--- Records for the task Enclosed Below ---
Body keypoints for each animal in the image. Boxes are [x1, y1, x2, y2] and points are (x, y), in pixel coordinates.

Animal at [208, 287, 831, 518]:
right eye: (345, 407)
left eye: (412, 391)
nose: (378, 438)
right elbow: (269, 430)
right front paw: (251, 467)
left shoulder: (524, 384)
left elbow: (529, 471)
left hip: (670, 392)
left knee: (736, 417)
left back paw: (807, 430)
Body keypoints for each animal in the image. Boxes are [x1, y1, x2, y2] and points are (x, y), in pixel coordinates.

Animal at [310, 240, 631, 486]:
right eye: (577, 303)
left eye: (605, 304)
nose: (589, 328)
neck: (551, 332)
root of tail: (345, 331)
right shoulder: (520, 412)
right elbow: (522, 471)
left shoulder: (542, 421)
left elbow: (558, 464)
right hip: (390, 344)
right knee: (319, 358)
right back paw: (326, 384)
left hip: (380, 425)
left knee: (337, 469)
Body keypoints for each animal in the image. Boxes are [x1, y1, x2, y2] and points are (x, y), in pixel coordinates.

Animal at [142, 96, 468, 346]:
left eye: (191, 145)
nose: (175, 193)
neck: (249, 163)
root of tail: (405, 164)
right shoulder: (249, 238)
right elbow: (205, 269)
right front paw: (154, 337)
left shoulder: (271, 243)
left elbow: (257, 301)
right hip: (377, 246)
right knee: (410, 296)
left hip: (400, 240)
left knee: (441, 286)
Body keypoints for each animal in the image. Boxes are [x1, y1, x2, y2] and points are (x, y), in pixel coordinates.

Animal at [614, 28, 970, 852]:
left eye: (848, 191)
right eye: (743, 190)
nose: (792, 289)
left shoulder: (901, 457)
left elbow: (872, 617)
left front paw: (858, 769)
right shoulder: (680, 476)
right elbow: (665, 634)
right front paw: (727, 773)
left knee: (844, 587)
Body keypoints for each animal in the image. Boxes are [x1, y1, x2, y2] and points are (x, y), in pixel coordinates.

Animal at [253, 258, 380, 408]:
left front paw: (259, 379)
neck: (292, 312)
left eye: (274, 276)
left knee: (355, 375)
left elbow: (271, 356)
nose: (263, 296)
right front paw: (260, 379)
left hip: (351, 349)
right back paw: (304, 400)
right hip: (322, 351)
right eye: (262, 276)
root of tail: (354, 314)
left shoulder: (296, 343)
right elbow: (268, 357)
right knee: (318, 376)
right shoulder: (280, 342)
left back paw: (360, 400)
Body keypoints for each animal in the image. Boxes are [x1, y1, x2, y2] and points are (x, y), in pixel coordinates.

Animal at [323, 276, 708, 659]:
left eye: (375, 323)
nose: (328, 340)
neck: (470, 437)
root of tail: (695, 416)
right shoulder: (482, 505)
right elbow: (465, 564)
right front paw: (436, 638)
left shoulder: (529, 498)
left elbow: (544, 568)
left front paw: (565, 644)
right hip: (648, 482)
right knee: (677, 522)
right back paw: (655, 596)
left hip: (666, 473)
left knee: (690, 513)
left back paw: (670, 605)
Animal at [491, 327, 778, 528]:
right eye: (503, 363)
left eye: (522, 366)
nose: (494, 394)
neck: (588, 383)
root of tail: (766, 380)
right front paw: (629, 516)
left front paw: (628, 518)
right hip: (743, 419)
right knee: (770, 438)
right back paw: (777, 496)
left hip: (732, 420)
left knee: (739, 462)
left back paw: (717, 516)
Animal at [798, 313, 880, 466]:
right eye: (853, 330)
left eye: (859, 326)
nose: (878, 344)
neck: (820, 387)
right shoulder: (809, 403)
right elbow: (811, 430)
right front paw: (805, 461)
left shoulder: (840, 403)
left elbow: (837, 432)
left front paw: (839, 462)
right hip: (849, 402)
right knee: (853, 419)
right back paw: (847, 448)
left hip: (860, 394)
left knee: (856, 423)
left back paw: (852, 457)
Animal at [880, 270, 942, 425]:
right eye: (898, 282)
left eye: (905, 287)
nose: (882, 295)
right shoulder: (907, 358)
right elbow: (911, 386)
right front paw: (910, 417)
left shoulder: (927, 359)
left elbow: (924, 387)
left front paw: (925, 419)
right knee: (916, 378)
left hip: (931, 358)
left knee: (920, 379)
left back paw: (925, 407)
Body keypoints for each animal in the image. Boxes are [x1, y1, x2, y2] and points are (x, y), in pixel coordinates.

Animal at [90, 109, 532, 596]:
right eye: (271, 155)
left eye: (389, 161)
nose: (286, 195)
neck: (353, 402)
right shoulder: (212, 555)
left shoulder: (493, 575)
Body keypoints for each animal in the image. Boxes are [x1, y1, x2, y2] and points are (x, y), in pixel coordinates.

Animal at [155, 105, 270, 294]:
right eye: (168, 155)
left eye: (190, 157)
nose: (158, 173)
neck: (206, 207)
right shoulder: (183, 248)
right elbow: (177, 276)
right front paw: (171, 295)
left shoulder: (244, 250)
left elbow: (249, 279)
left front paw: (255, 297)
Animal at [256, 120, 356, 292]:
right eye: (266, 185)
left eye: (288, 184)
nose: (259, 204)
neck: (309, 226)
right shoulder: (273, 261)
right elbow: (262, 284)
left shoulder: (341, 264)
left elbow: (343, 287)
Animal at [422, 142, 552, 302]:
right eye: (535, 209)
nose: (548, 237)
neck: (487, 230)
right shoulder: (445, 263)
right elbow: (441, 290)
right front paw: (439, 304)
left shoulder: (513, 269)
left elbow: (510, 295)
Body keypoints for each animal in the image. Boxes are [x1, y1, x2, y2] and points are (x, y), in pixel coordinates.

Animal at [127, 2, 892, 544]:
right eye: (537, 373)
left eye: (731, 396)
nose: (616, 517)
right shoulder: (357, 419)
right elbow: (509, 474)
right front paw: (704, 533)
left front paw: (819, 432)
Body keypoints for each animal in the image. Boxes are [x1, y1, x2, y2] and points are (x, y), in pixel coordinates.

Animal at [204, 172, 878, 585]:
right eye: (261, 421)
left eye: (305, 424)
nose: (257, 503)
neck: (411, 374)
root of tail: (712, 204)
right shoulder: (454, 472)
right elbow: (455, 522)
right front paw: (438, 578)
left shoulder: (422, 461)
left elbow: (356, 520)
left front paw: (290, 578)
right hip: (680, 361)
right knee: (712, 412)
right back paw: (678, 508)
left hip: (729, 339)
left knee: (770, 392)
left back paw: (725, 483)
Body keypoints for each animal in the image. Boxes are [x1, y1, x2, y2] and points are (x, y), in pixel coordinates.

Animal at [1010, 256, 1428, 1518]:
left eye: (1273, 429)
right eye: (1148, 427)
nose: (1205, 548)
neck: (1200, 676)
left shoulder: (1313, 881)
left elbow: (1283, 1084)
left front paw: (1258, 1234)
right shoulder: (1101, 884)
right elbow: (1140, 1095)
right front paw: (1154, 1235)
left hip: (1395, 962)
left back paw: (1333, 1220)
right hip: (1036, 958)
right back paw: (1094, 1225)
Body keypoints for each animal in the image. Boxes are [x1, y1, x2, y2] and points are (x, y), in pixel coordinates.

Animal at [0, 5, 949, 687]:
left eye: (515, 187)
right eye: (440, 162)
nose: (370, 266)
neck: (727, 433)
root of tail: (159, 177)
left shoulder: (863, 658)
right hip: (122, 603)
--- End of Enclosed Records for the task ---
Task prompt: State the number of lines in the preceding entries that include the word "root". Provide nothing else.

Result of the task: 7